Thursday, 7 March 2013

Forex bites: the ECB is for easing

There is nothing stopping the ECB from cutting rates and easing monetary policy again soon – apart from a twist of Bundesbank recidivism and a short term show of political neutrality. With recession storm clouds gathering on the near horizon, Bundesbank resistance should give way soon . A little more discrete distance from the Italian elections should leave the ECB free to shift policy into an easier gear from as early as next month. With the German recovery now starting to show signs of fatigue, the Eurozone has lost its best champion for stronger growth ahead. The 3% January drop in German export orders was not a one-off as some suggested, but a signal that Eurozone economic conditions look set to become much more sour in the months ahead. By the time the first quarter Eurozone GDP numbers are published next month, the economy will have sunk even deeper into recession, after 5 successive quarterly output drops to date. The ECB monetary dials are pointing to extremely weak  barometric pressure persisting for a long while ahead.

Certainly, the ECB discussed a rate cut at today’s meeting and Draghi confessed that policy is set to stay accommodative. It has to. The ECB forecasts expect greater downside risks to growth than before. Eurozone inflation is below target and set to go lower in the coming year. Credit conditions remain tight for consumers and the corporate sector. Monetary policy also needs to over-compensate for extremely restrictive fiscal settings in the Eurozone. Rising unemployment remains a key concern even for the ECB. The ECB can huff and puff about improving the transmission effect of monetary expansion getting through to beleaguered SMEs, but it is a side show. In reality, the banks’ payback of LTRO money (about 40%) is nothing to do with easing contagion jitters, but more to do with the banks wanting to slim down their balance sheets. If new credit growth is going to be the life-blood of the Eurozone recovery, the ECB still have to work out the best way to ensure the monetary transfusion is going to work. Maybe the ECB needs to disintermediate the banking sector as the delivery vehicle and apply direct mouth-to-mouth quantitative easing as the Fed, BOJ and BOE have done. The consequences can only be positive.
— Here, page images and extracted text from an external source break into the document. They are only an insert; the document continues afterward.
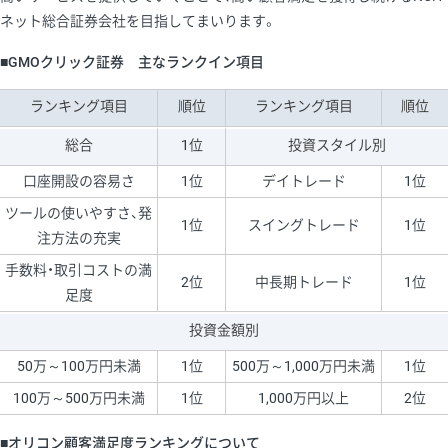
ネット総合証券会社を目指してまいります。
■GMOクリック証券 主なランクイン項目
ランキング項目
順位
ランキング項目
順位
総合
1位
投資スタイル別
口座開設の容易さ
1位
デイトレード
1位
ツールの使いやすさ、発
1位
スイングトレード
1位
注方法の充実
手数料・取引コストの満
2位
中長期トレード
1位
足度
投資金額別
50万～100万円未満
1位
500万～1,000万円未満
1位
100万～500万円未満
1位
1,000万円以上
2位
■オリコン顧客満足度ランキングについて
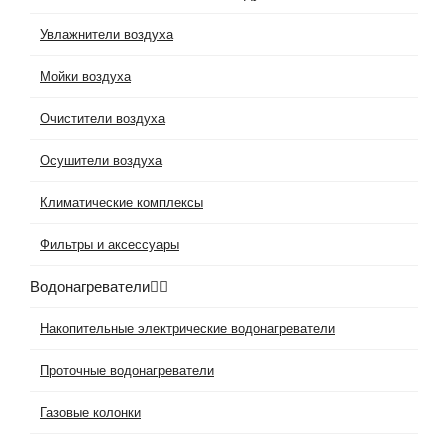
Увлажнители воздуха
Мойки воздуха
Очистители воздуха
Осушители воздуха
Климатические комплексы
Фильтры и аксессуары
Водонагреватели
Накопительные электрические водонагреватели
Проточные водонагреватели
Газовые колонки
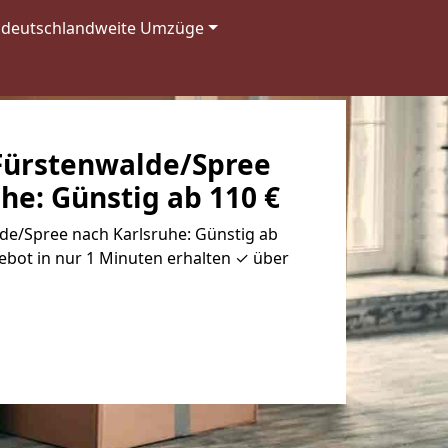
deutschlandweite Umzüge
ürstenwalde/Spree
he: Günstig ab 110 €
e/Spree nach Karlsruhe: Günstig ab
ebot in nur 1 Minuten erhalten ✓ über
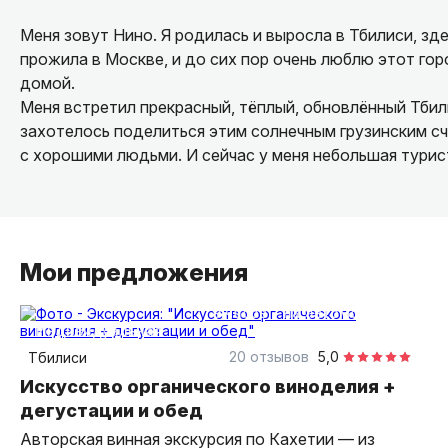
Меня зовут Нино. Я родилась и выросла в Тбилиси, зд
прожила в Москве, и до сих пор очень люблю этот горо
домой.
Меня встретил прекрасный, тёплый, обновлённый Тбили
захотелось поделиться этим солнечным грузинским сч
с хорошими людьми. И сейчас у меня небольшая турист
Мои предложения
9 часов
на автомобиле
индивидуальная
20 отзывов
5,0
Тбилиси
Искусство органического виноделия +
дегустации и обед
Авторская винная экскурсия по Кахетии — из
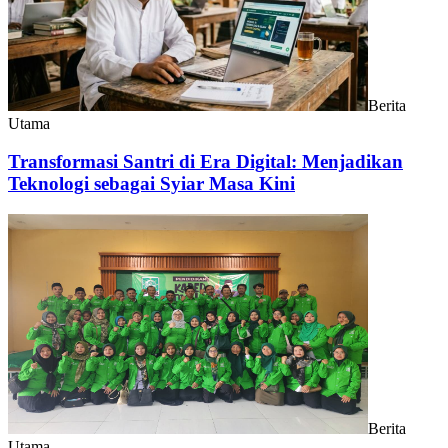
Berita
Utama
Transformasi Santri di Era Digital: Menjadikan
Teknologi sebagai Syiar Masa Kini
Berita
Utama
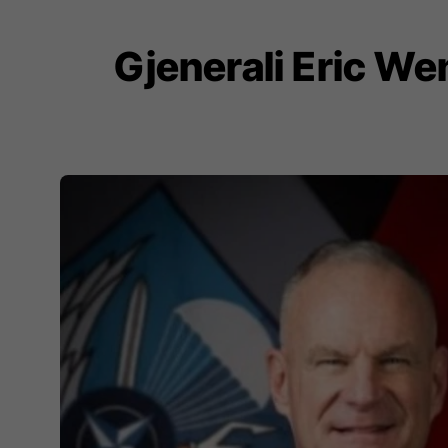
Gjenerali Eric W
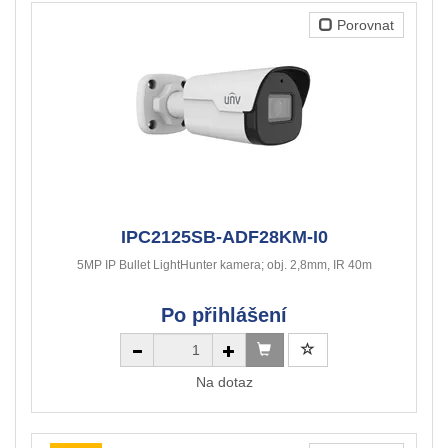
Porovnat
IPC2125SB-ADF28KM-I0
5MP IP Bullet LightHunter kamera; obj. 2,8mm, IR 40m
Po přihlášení
Na dotaz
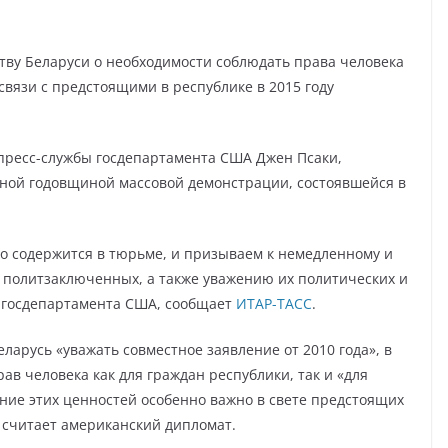
у Беларуси о необходимости соблюдать права человека
 связи с предстоящими в республике в 2015 году
 пресс-службы госдепартамента США Джен Псаки,
дной годовщиной массовой демонстрации, состоявшейся в
во содержится в тюрьме, и призываем к немедленному и
 политзаключенных, а также уважению их политических и
ь госдепартамента США, сообщает
ИТАР-ТАСС
.
арусь «уважать совместное заявление от 2010 года», в
в человека как для граждан республики, так и «для
ние этих ценностей особенно важно в свете предстоящих
, считает американский дипломат.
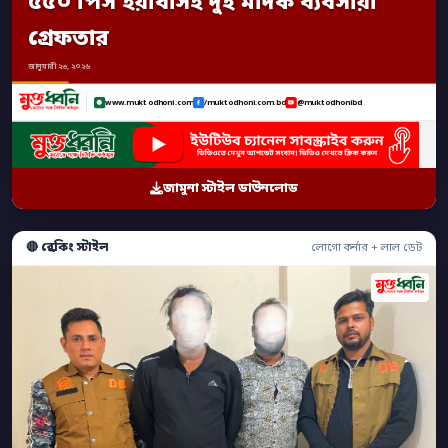
৫৫০ পিস ইয়াবাসহ দুই মাদক ব্যবসায়ী
গ্রেফতার
জানুয়ারী ২৩, ২০২৬
www.muktodhoni.com
/muktodhoni.com.bd
@muktodhonibd
জামুনা স্টাইল ডাউনলোড
🔴 ব্রেকিং স্টাইল
লোগো কর্নার + লাল ডেট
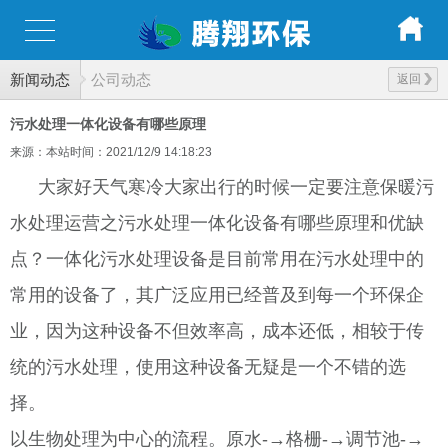
新闻动态
公司动态
返回
污水处理一体化设备有哪些原理
来源：本站
时间：2021/12/9 14:18:23
大家好天气寒冷大家出行的时候一定要注意保暖污
水处理运营之污水处理一体化设备有哪些原理和优缺
点？一体化污水处理设备是目前常用在污水处理中的
常用的设备了，其广泛应用已经普及到每一个环保企
业，因为这种设备不但效率高，成本还低，相较于传
统的污水处理，使用这种设备无疑是一个不错的选
择。
以生物处理为中心的流程。原水-→格栅-→调节池-→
Lower rates, cheaper money and increased liquidity and credit will help all concerned. Lower borrowing costs will boost consumer and business confidence. Cheaper capital costs will boost confidence in the markets, lifting wealth effects in the process. Lower rates will help steepen the Eurozone yield curve. This will boost the banking sector’s natural franchise – borrowing short, lending long – improving profitability in the process. Easier ECB monetary policy will also help weaken the euro, boosting Eurozone export competitiveness at a stroke. If the ECB can see the vision, they should have the tools to get the Eurozone back into a virtuous circle of recovery. Perhaps they have a much better chance under Draghi’s pragmatism that they ever had under Trichet’s pro-Bundesbank conformism. And it is better if the moves are pro-active and pre-emptive rather than the same old reactive stable-door slamming. The Italian contagion stallion has not bolted yet, and better to beat it to the first fence while the current political gridlock holds in Rome.

The dollar should be the model for the euro as the ECB eventually relents. If the global Big Easy reflation coming through from the US, Japan, the Eurozone and UK starts to bubble up, the odds are that it will be the dollar that assumes the crown as the King-pin growth currency, as the euro abdicates its risk-on reign. If the currency markets start to chase the dollar on growth differentials, as happened around the turn of the millennium, the euro could see a sustained break below USD1.30, down towards the USD1.25-1.27 range. It will be capital flows on the hunt for better returns, deserting Europe for North American shores, that will be the swing producer fuelling dollar recovery ahead.